Ахмет проворно подмёл тротуар, даже полил водой, чтобы улеглась пыль, и, сполоснув руки из кувшина, подошёл к прилавку.
— Кусай осторожно, не сломай зубы, там сюрприз, — сказал Хашим, подавая лепёшку.
— А что такое сюрприз? — спросил Ахмет, перебрасывая обжигающую лепёшку с руки на руку.
— Это такой подарок, неожиданный. Я почти в каждой кое-что запёк.
— А что?
— Там увидишь.
Ахмет отщипывал маленькие кусочки и осторожно жевал. «Как вкусно! — думал он. — И зачем ещё какой-то подарок?»
Через толпу пробирались два парашютиста в размалёванной пятнами форме. Хашим издалека приметил их и закричал:
— Мосье! Отведайте королевских лепёшек! Сюрприз принесёт вам удачу!
Парашютисты, посмеиваясь, стали разламывать лепёшки. Они не были голодны, как Ахмет, потому не ели, а просто крошили хлеб пальцами. Один обнаружил в своей лепёшке оловянного солдатика, другой — пуговицу от лейтенантского мундира.
— Поздравляю, мосье! — засмеялся Хашим. — Такая пуговица сулит продвижение по службе!
— А мне, что ж, так всю жизнь и оставаться рядовым? — возмутился тот парашютист, кому достался солдатик, сгрёб его с прилавка вместе с пуговицей и кусками лепёшки и, не глядя, со злостью швырнул через плечо.
В это время, объезжая густую толпу, на край тротуара боком въехал чёрный лимузин.

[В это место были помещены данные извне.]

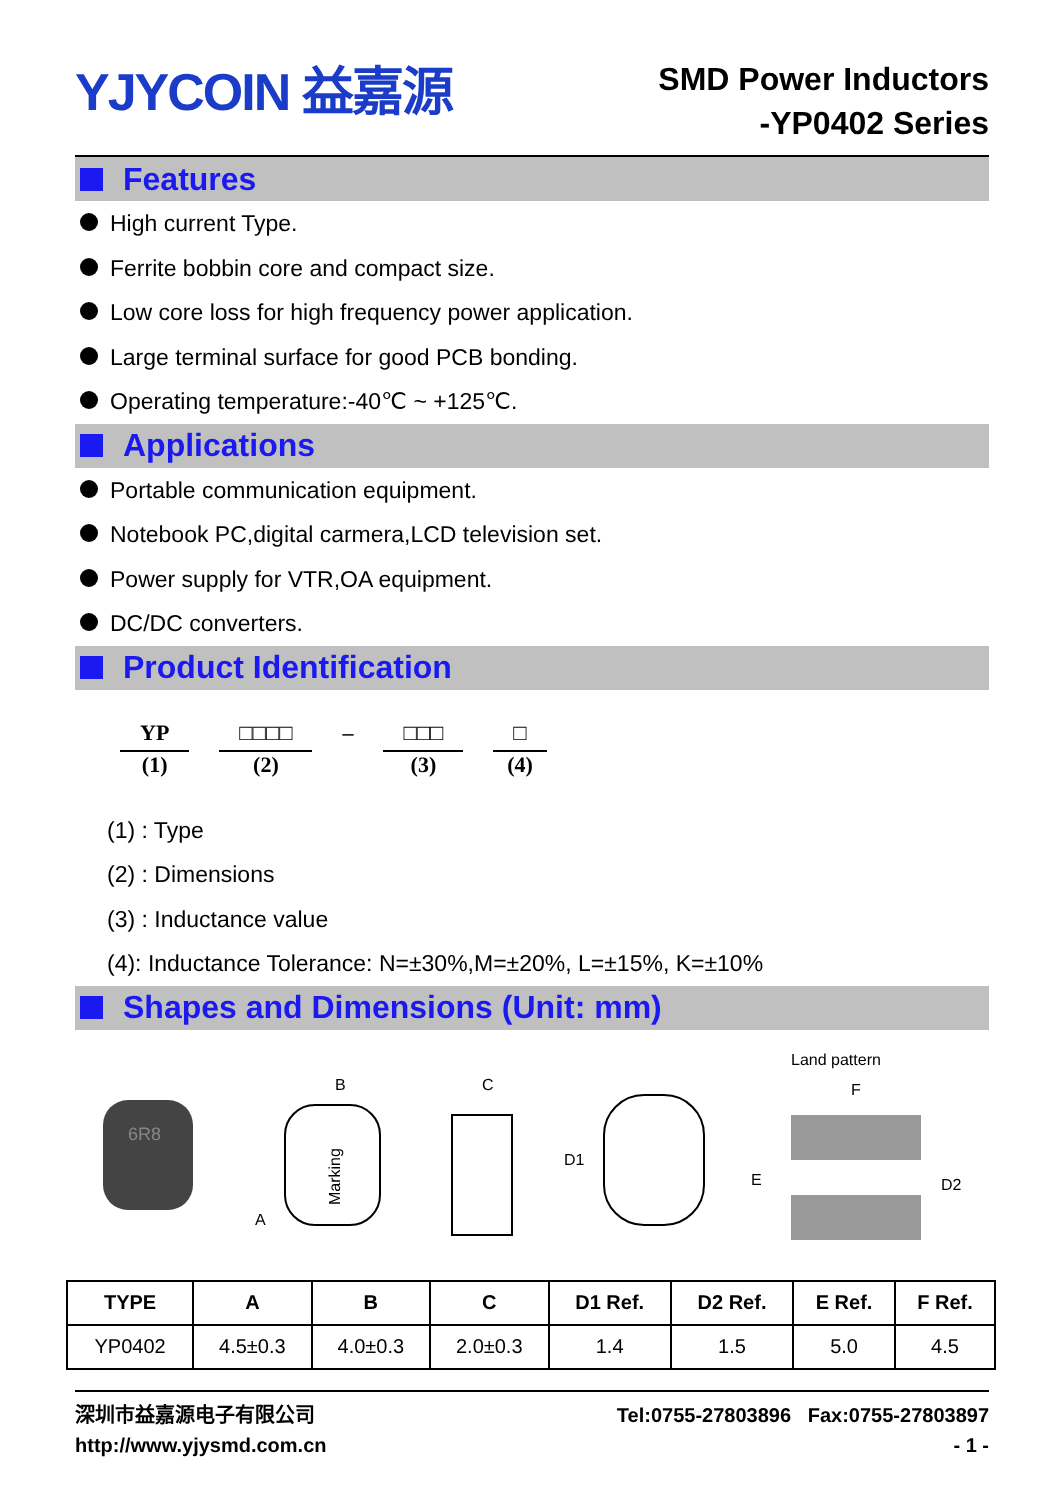YJYCOIN 益嘉源
SMD Power Inductors
-YP0402 Series
Features
High current Type.
Ferrite bobbin core and compact size.
Low core loss for high frequency power application.
Large terminal surface for good PCB bonding.
Operating temperature:-40℃ ~ +125℃.
Applications
Portable communication equipment.
Notebook PC,digital carmera,LCD television set.
Power supply for VTR,OA equipment.
DC/DC converters.
Product Identification
YP
(1)
□□□□
(2)
– □□□
(3)
□
(4)
(1) : Type
(2) : Dimensions
(3) : Inductance value
(4): Inductance Tolerance: N=±30%,M=±20%, L=±15%, K=±10%
Shapes and Dimensions (Unit: mm)
6R8
B
A
Marking
C
D1
Land pattern
F
E
D2
| TYPE | A | B | C | D1 Ref. | D2 Ref. | E Ref. | F Ref. |
| --- | --- | --- | --- | --- | --- | --- | --- |
| YP0402 | 4.5±0.3 | 4.0±0.3 | 2.0±0.3 | 1.4 | 1.5 | 5.0 | 4.5 |
深圳市益嘉源电子有限公司
http://www.yjysmd.com.cn
Tel:0755-27803896 Fax:0755-27803897
- 1 -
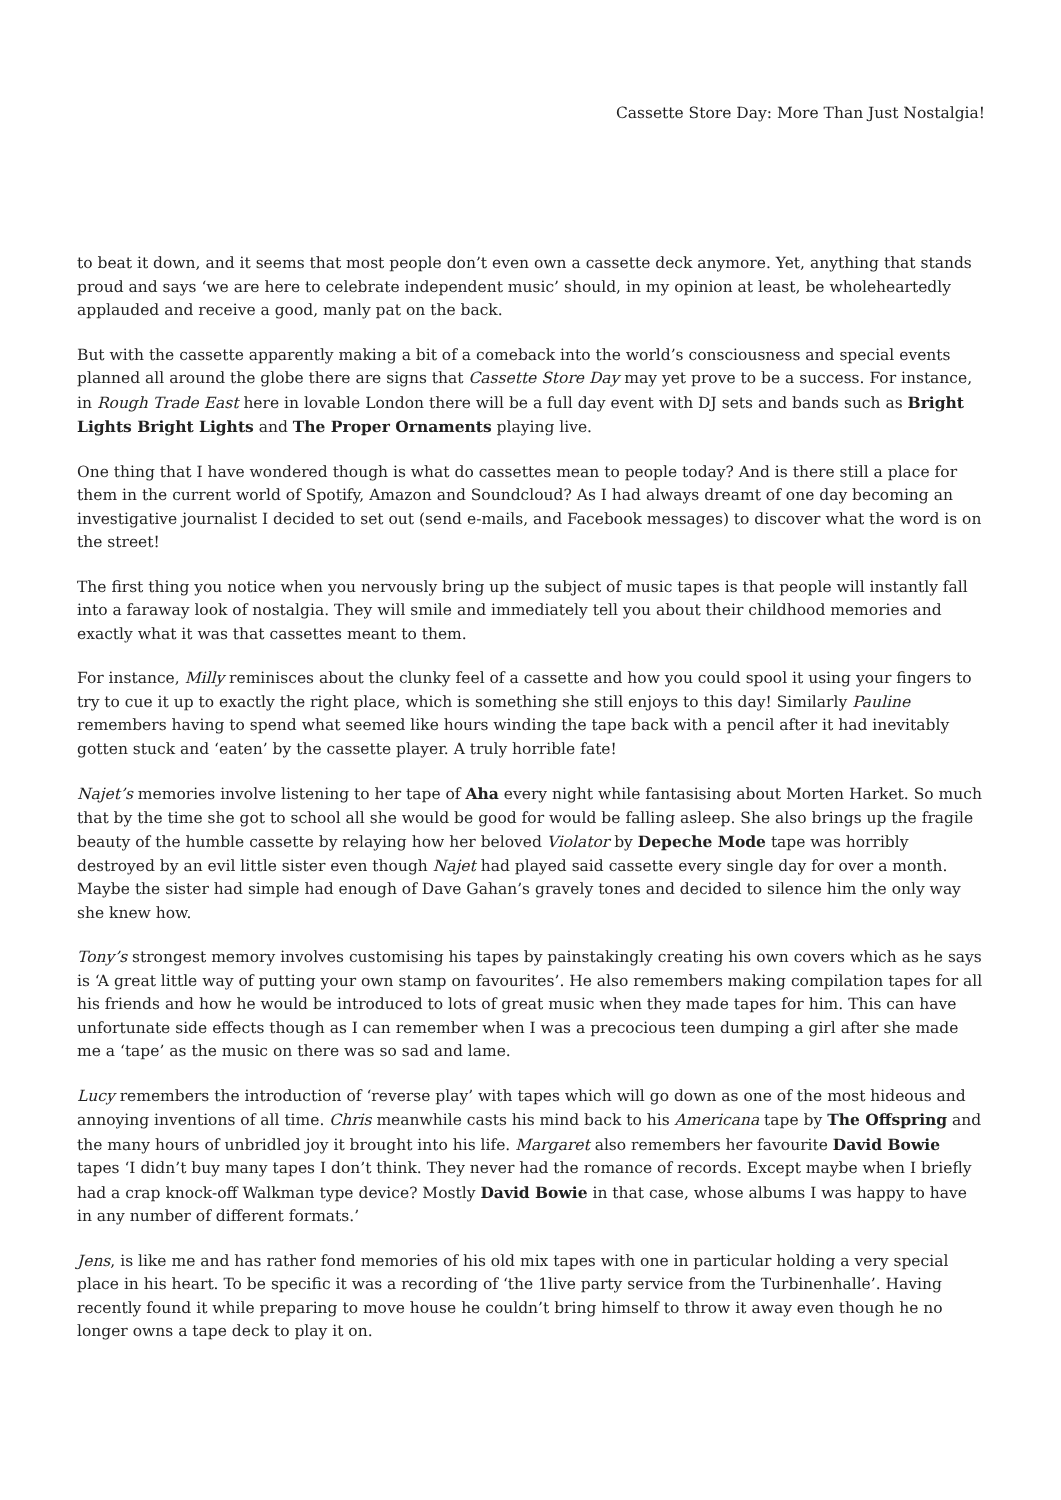Cassette Store Day: More Than Just Nostalgia!
to beat it down, and it seems that most people don’t even own a cassette deck anymore. Yet, anything that stands proud and says ‘we are here to celebrate independent music’ should, in my opinion at least, be wholeheartedly applauded and receive a good, manly pat on the back.
But with the cassette apparently making a bit of a comeback into the world’s consciousness and special events planned all around the globe there are signs that Cassette Store Day may yet prove to be a success. For instance, in Rough Trade East here in lovable London there will be a full day event with DJ sets and bands such as Bright Lights Bright Lights and The Proper Ornaments playing live.
One thing that I have wondered though is what do cassettes mean to people today? And is there still a place for them in the current world of Spotify, Amazon and Soundcloud? As I had always dreamt of one day becoming an investigative journalist I decided to set out (send e-mails, and Facebook messages) to discover what the word is on the street!
The first thing you notice when you nervously bring up the subject of music tapes is that people will instantly fall into a faraway look of nostalgia. They will smile and immediately tell you about their childhood memories and exactly what it was that cassettes meant to them.
For instance, Milly reminisces about the clunky feel of a cassette and how you could spool it using your fingers to try to cue it up to exactly the right place, which is something she still enjoys to this day! Similarly Pauline remembers having to spend what seemed like hours winding the tape back with a pencil after it had inevitably gotten stuck and ‘eaten’ by the cassette player. A truly horrible fate!
Najet’s memories involve listening to her tape of Aha every night while fantasising about Morten Harket. So much that by the time she got to school all she would be good for would be falling asleep. She also brings up the fragile beauty of the humble cassette by relaying how her beloved Violator by Depeche Mode tape was horribly destroyed by an evil little sister even though Najet had played said cassette every single day for over a month. Maybe the sister had simple had enough of Dave Gahan’s gravely tones and decided to silence him the only way she knew how.
Tony’s strongest memory involves customising his tapes by painstakingly creating his own covers which as he says is ‘A great little way of putting your own stamp on favourites’. He also remembers making compilation tapes for all his friends and how he would be introduced to lots of great music when they made tapes for him. This can have unfortunate side effects though as I can remember when I was a precocious teen dumping a girl after she made me a ‘tape’ as the music on there was so sad and lame.
Lucy remembers the introduction of ‘reverse play’ with tapes which will go down as one of the most hideous and annoying inventions of all time. Chris meanwhile casts his mind back to his Americana tape by The Offspring and the many hours of unbridled joy it brought into his life. Margaret also remembers her favourite David Bowie tapes ‘I didn’t buy many tapes I don’t think. They never had the romance of records. Except maybe when I briefly had a crap knock-off Walkman type device? Mostly David Bowie in that case, whose albums I was happy to have in any number of different formats.’
Jens, is like me and has rather fond memories of his old mix tapes with one in particular holding a very special place in his heart. To be specific it was a recording of ‘the 1live party service from the Turbinenhalle’. Having recently found it while preparing to move house he couldn’t bring himself to throw it away even though he no longer owns a tape deck to play it on.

Оловянный солдатик чуть слышно звякнул, ударившись о стекло машины, но сидевший в ней полковник дёрнулся так, будто в него попала пуля.
— Проклятье! — выругался он и, опустив стекло, уставился на парашютистов: — Какой части?
Солдаты вытянулись, но ответить не успели: шофёр, заметив в толпе просвет, резко повернул руль и устремился вперёд. Машина с рёвом умчалась.
— Да это же сам полковник Шевалье! — ахнул Хашим. — Ну, держитесь, он вас из-под земли достанет!
Солдаты обозлились, перевернули прилавок Хашима и бросились бежать.
Хашим поднял руки к небу.
— Покарай их, аллах! Все лепёшки на земле! И денег не заплатили!
Ворча, Хашим с трудом поднял прилавок и стал готовить тесто для новой партии лепёшек. Ахмет слышал, как он ворчал про себя:
— У, собаки, понаехали! Вся Африка для них — королевская лепёшка! Там куснут — золото, там — алмазы!.. Мало нам своих богатеев, ещё эти полковники со своими парашютными войсками! Но скоро и они поломают себе зубы, всему приходит конец!.. А ты чего тут торчишь? — набросился он на Ахмета. — Убирайся подальше, пока какой-нибудь головорез не пристрелил тебя! Это же всякая мразь со всего света сюда понаехала. Не знаешь разве? Напьются и куролесят, стреляют в кого попало!
— Но, дядя, — сказал Ахмет, — в моей лепёшке ничего не оказалось!
— И будь доволен! — буркнул Хашим. — Наелся — и хватит с тебя! Иди домой, — сказал он уже ласково.
Ахмету хотелось ещё лепёшек, хотя бы из тех, что валялись, затоптанные, в пыли на тротуаре, но он постеснялся поднять их и побрёл дальше.
Шёл и думал: «Как странно: наша Африка похожа на лепёшку. И в земле есть всякие богатства. А отец говорит, что всё забирают себе богачи — свои и чужие… Чужих даже больше — из Франции, Бельгии, отец говорил… И они ещё недовольны, что мы здесь живём. Я сам слышал, как один толстяк в белом костюме ворчал, сходя по трапу на пристань: «Хороший город Алжир, жаль только алжирцев много!»
Наконец Ахмет добрался до окраины. Здесь, среди груд мусора, рассохшихся бочек и поломанных ящиков, стояли халупы, кое-как собранные из ржавой жести, фанеры и картона. На пороге хижин сидели только старики и старухи. Все остальные, кто мог хоть что-то делать, как-то зарабатывать семье на хлеб, ушли в город или слонялись в порту.